**Problem A:**
For the introduction on clinical health data, mark each statement yes or no and quote the words of the text that decide it: (i) clinical data is typically used for diagnosis and informing care; (ii) bioethicists have agreed on the best way to balance patient autonomy and privacy with public health benefits; (iii) the data industry is placed alongside extractive industries like oil and natural gas.
**Problem B:**
Extend the introduction on clinical health data with a further paragraph that picks up after its final sentence.

**Quoted passage:**
Introduction

The data industry has grown rapidly in the past decade, cementing itself as one of the largest and most profitable commodities and placing it alongside extractive industries like oil and natural gas. Social media interactions, online purchasing habits, engagement with media sites like YouTube or TikTok, or simple traffic to websites, all leave what is known as a digital trace—a way for algorithms to piece together all kinds of personal information about you from your behavior online.

An increasingly topical aspect of data harvesting for bioethicists is the collection and distribution of clinical health data. Over the course of administering health care, hospitals generate enormous volumes of patient data in the form of lab tests and measures of clinical wellbeing. This data is typically used for the purposes of diagnosis and informing care, but it can later be repurposed for secondary or tertiary research purposes. This raises all kinds of thorny ethical questions. What kinds of control should the patient be able to exercise with respect to their clinical data after it has been collected? And when and where should patient consent to the use of their data be mandatory? Bioethicists have spent considerable effort trying to formulate workable theory and regulatory policy to balance patient interests in autonomy and personal privacy with the public health benefits gained by repurposing clinical data, but it remains contentious exactly what the best way of promoting these dual interests consists of.

(Saved entries)
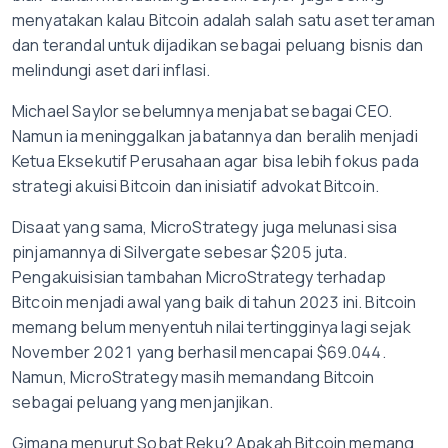
menyatakan kalau Bitcoin adalah salah satu aset teraman
dan terandal untuk dijadikan sebagai peluang bisnis dan
melindungi aset dari inflasi.
Michael Saylor sebelumnya menjabat sebagai CEO.
Namun ia meninggalkan jabatannya dan beralih menjadi
Ketua Eksekutif Perusahaan agar bisa lebih fokus pada
strategi akuisi Bitcoin dan inisiatif advokat Bitcoin.
Disaat yang sama, MicroStrategy juga melunasi sisa
pinjamannya di Silvergate sebesar $205 juta.
Pengakuisisian tambahan MicroStrategy terhadap
Bitcoin menjadi awal yang baik di tahun 2023 ini. Bitcoin
memang belum menyentuh nilai tertingginya lagi sejak
November 2021 yang berhasil mencapai $69.044.
Namun, MicroStrategy masih memandang Bitcoin
sebagai peluang yang menjanjikan.
Gimana menurut Sobat Reku? Apakah Bitcoin memang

**Output A:**
(i) Yes: "This data is typically used for the purposes of diagnosis and informing care"
(ii) No: "it remains contentious exactly what the best way of promoting these dual interests consists of"
(iii) Yes: "placing it alongside extractive industries like oil and natural gas"

**Output B:**
Assigned Readings

Ballantyne, Angela. “How Should We Think about Clinical Data Ownership?” Journal of Medical Ethics 46, no. 5 (May 2020): 289–94. https://doi.org/10.1136/medethics-2018-105340.

Thesis: Ballantyne puts forth several reasons to be skeptical toward conceiving clinical health data in terms of private property belonging to patients. For one, the data is “co-constructed” by medical and data science professionals who collect, process, organize, and house the data, so a property account would need to justify why the patient and the patient alone ought to enjoy exclusive property rights. Secondly, conceiving data in terms of property rights may not confer the kinds of privileges and benefits to patients’ interests that we assume it will, insofar as property rights are themselves subject to practical and legal limitations (the state can seize your property under the right circumstances, for instance). Ballantyne concludes that a better framework with less conceptual ambiguity and practical drawbacks would center on how patient data is about patients, rather than belonging to patients as a matter of property ownership.

Discussion Questions

  1. Why does Ballantyne think that [individual] “ownership” is the wrong model to think
    about individuals’ relationship to their data (clinical data, or more generally, data about
    themselves)? What reasons/arguments does she give (please list)?
  2. What does she think is a better way to think about data ethics? She seems to still favor an
    ownership model (relational rather than individual) of some sort—but why not just talk
    about interests and give up on ownership all together? She advocates for a solution of reconnecting and reengaging patients in the research data enterprise—what does this mean and what do you think of this as an ethically or practically robust solution?